(RECORDS PROVIDED Opens)
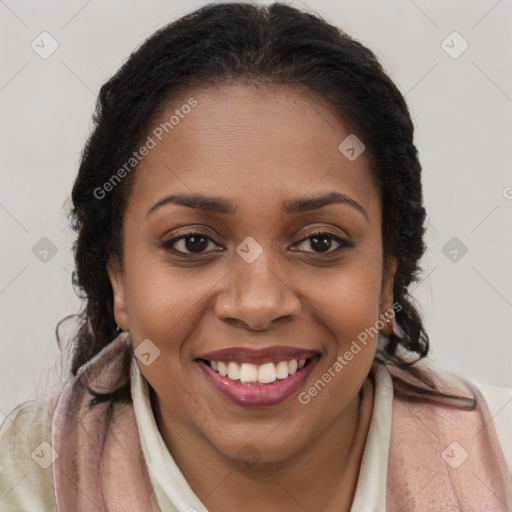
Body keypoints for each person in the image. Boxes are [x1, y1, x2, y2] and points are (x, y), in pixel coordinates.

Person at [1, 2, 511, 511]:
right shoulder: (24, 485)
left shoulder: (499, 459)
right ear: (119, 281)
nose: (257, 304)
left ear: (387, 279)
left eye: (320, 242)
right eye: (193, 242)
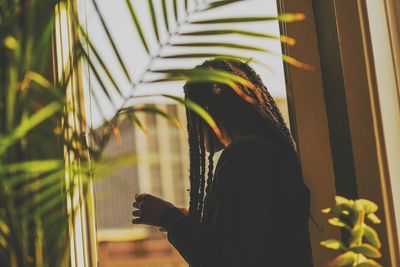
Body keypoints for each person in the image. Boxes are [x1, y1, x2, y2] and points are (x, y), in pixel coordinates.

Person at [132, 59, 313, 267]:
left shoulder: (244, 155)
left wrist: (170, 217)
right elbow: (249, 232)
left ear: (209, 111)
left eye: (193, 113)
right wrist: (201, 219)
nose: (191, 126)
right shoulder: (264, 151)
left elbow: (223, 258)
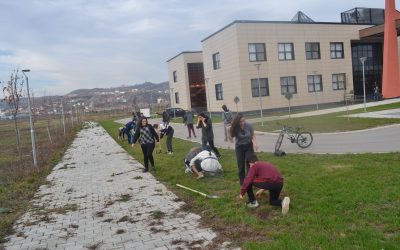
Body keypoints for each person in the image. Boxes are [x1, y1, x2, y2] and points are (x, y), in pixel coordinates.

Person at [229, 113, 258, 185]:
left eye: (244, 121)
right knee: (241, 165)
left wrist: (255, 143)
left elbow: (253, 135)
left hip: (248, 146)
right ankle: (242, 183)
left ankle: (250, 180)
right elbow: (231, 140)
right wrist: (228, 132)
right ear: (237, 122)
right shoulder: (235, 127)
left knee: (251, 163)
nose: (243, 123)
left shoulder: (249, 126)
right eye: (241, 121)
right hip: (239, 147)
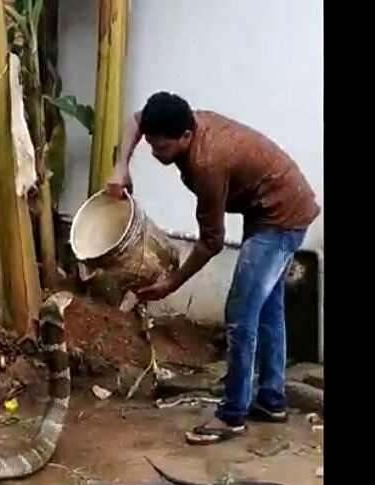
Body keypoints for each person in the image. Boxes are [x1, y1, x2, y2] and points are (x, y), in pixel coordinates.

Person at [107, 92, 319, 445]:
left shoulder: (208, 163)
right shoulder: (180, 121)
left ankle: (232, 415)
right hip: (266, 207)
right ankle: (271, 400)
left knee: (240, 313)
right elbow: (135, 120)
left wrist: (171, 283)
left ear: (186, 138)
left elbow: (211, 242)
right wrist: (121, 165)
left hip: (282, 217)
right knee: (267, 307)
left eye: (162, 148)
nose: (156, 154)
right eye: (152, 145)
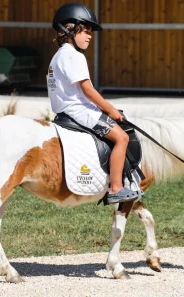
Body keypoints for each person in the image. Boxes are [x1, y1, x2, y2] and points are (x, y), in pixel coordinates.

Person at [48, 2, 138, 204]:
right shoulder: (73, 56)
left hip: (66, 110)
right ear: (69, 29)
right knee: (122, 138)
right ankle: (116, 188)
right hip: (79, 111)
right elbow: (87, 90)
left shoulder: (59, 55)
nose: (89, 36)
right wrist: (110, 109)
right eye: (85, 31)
(RECORDS PROVIDED Closes)
(RECORDS PROVIDED Opens)
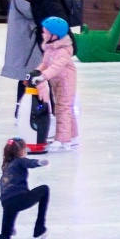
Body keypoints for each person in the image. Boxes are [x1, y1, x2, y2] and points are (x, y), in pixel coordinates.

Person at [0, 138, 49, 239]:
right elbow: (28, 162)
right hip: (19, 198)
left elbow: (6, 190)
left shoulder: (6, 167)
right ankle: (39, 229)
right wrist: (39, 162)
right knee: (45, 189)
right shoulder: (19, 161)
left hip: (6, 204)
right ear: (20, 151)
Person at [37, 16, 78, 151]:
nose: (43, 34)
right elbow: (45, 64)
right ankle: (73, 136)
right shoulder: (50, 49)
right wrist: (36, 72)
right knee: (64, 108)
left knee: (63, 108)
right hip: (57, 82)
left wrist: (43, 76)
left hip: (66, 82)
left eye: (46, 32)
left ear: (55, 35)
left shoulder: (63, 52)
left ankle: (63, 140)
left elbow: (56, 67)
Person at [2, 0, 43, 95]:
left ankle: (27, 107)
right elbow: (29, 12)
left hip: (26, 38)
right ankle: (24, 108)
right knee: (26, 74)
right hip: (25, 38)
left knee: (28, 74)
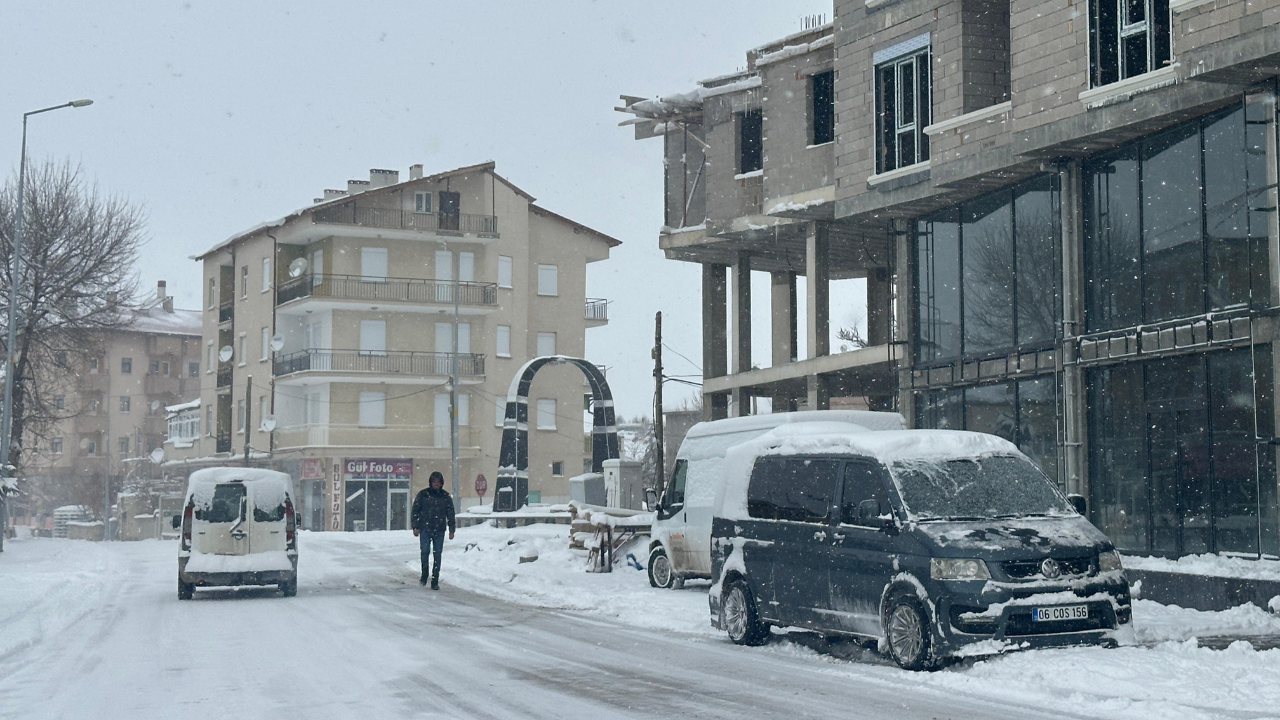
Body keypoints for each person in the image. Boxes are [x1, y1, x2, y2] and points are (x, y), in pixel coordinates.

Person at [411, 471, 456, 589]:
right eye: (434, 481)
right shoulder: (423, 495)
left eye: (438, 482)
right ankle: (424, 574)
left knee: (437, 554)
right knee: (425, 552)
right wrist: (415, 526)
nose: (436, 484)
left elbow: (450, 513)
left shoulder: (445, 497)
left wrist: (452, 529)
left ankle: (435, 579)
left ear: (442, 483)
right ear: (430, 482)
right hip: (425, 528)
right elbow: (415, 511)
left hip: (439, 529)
(RECORDS PROVIDED Closes)
(RECORDS PROVIDED Opens)
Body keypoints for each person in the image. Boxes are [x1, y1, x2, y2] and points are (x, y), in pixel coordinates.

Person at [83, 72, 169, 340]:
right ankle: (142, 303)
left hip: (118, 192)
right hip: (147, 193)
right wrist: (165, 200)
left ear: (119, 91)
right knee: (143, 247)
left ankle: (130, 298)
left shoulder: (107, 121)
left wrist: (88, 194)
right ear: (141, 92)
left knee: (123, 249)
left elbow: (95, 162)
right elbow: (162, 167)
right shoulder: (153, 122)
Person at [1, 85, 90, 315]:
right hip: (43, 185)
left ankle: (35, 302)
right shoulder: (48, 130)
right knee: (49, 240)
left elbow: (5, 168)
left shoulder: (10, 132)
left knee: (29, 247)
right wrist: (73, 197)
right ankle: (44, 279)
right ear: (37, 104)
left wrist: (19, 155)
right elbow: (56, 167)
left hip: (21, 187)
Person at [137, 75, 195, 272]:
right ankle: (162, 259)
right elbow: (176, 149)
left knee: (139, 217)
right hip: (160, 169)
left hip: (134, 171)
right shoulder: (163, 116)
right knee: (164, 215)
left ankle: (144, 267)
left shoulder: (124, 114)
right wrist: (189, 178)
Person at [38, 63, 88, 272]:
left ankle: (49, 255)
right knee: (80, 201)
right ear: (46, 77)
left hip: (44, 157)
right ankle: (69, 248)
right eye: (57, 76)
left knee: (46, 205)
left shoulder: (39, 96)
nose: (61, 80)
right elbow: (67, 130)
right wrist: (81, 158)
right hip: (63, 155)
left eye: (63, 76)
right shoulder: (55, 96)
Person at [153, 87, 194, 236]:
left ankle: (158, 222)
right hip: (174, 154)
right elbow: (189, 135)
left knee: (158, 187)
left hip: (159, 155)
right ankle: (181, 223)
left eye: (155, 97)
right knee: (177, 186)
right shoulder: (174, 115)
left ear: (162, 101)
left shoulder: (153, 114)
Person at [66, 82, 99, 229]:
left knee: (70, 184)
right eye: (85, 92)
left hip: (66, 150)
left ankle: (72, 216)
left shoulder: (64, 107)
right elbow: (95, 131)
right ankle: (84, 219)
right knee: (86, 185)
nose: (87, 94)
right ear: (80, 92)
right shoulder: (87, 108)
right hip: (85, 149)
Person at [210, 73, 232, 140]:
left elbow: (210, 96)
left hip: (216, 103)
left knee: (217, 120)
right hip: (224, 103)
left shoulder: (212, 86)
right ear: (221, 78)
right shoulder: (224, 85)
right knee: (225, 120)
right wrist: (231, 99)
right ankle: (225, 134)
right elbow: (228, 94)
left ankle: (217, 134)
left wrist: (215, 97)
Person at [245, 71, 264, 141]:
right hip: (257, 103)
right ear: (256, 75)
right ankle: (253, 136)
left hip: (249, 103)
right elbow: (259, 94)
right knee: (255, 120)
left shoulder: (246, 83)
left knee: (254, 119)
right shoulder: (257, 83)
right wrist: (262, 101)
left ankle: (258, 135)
(RECORDS PROVIDED Closes)
● PROBLEM STATEMENT:
Taking the material above, give again exactly the lines from the one holding "right wrist: (201, 219)" through the one holding "right eye: (85, 31)", with both ends and without pictures.

● ANSWER BOX:
right wrist: (201, 219)
nose: (191, 126)
right shoulder: (264, 151)
left elbow: (223, 258)
Body keypoints for each person in the image. Boxes are [x1, y1, x2, y2] and points are (x, y), in pixel coordinates.

Person at [229, 113, 258, 185]:
left eye: (244, 121)
right knee: (241, 165)
left wrist: (255, 143)
left elbow: (253, 135)
left hip: (248, 146)
right ankle: (242, 183)
left ankle: (250, 180)
right elbow: (231, 140)
right wrist: (228, 132)
right ear: (237, 122)
right shoulder: (235, 127)
left knee: (251, 163)
nose: (243, 123)
left shoulder: (249, 126)
right eye: (241, 121)
right hip: (239, 147)
Body keypoints for each person in the image. Boxes are [x1, y1, x2, y2] and points are (x, y), in pixel coordinates.

Person at [107, 92, 319, 445]:
left shoulder: (208, 163)
right shoulder: (180, 121)
left ankle: (232, 415)
right hip: (266, 207)
right ankle: (271, 400)
left knee: (240, 313)
right elbow: (135, 120)
left wrist: (171, 283)
left ear: (186, 138)
left elbow: (211, 242)
right wrist: (121, 165)
left hip: (282, 217)
right knee: (267, 307)
left eye: (162, 148)
nose: (156, 154)
right eye: (152, 145)
Body keypoints for each person in the image. Boxes are [x1, y1, x2, y2] and points are (x, y), in pixel coordinates.

Person at [48, 2, 138, 204]:
right shoulder: (73, 56)
left hip: (66, 110)
right ear: (69, 29)
right knee: (122, 138)
right ankle: (116, 188)
right hip: (79, 111)
right elbow: (87, 90)
left shoulder: (59, 55)
nose: (89, 36)
right wrist: (110, 109)
right eye: (85, 31)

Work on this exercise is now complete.